> **What the task asks**: Reproduce each entry exactly as it reads. Leave the images out.

******

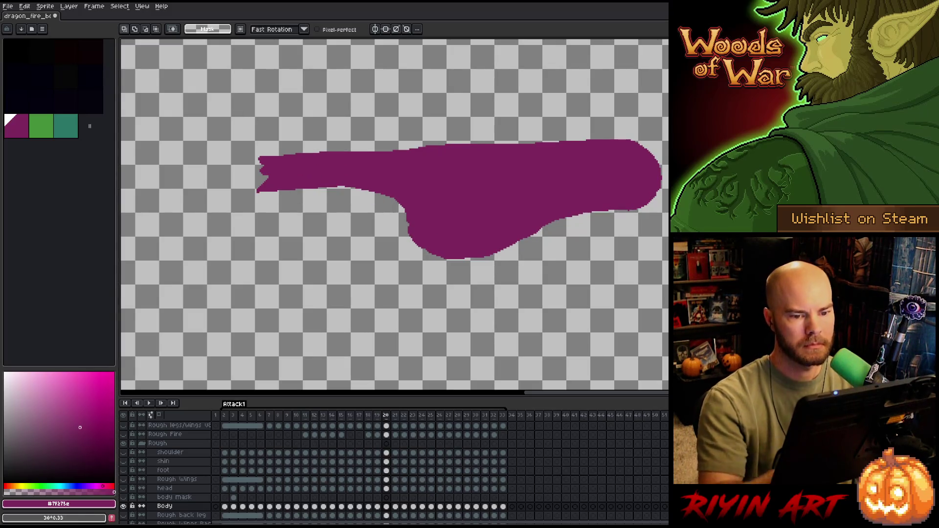
pyautogui.moveTo(668, 174)
pyautogui.mouseDown()
pyautogui.moveTo(236, 171)
pyautogui.moveTo(665, 117)
pyautogui.mouseUp()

******

> **Response to the exercise**:
pyautogui.moveTo(668, 174)
pyautogui.mouseDown()
pyautogui.moveTo(236, 171)
pyautogui.moveTo(665, 117)
pyautogui.mouseUp()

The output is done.